A na koniec tej całej bajki – opóźnienia pociągów, za które oczywiście Ty, biedny kasjer, jesteś winny. Bo przecież to Ty osobiście rozkładasz tory i pilnujesz, żeby pociągi jeździły punktualnie, nie?
No i ta umowa lojalnościowa – brzmi jak porozumienie z diabłem, tylko że diabeł chociaż daje coś w zamian, a tu masz tylko stres i mobbing. Psycha siada, a szacunku jak na lekarstwo.
Ale wiesz co? Trzymaj się tam. Nie jesteś sam w tej walce z korporacyjnym absurdem. Pamiętaj, że praca to nie wszystko i warto dbać o siebie.
A ja właśnie kupiłem 2 bilety IC na PKP.pl w 10 minut. Pozdrawiam wszystkich dzbanów stojących w kolejkach.
Nie każda babcia ma smartfon, ale każdy smartfon ma babcię.

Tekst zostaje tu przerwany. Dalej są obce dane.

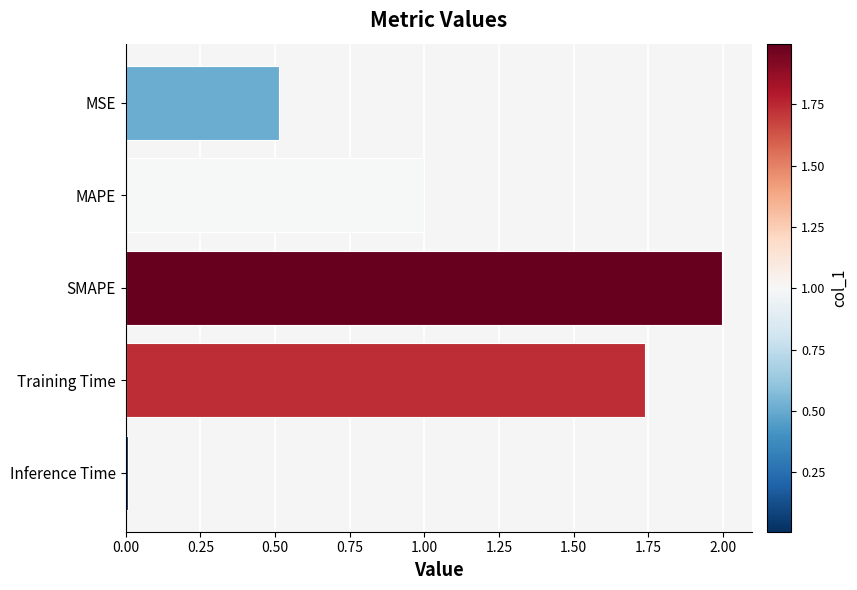

What is the average value?

1.1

Gratuluję posiadania mózgu. Nie którzy mają zgniłego kalafiora.
To te wściekłe pokomunistyczne przedsiębiorstwa zmuszają Was do podpisywania umów na 3 lata??? A ja myślałem że to mój landlord z jego urojonym 5 cio miesięcznym okresem wypowiedzenia jest pierdolniety a tu ktoś pisze że nie może zmienić pracy przez 3 lata hahha. Hhahaha, bardzo dobra chujnia, dziękuje za wpis.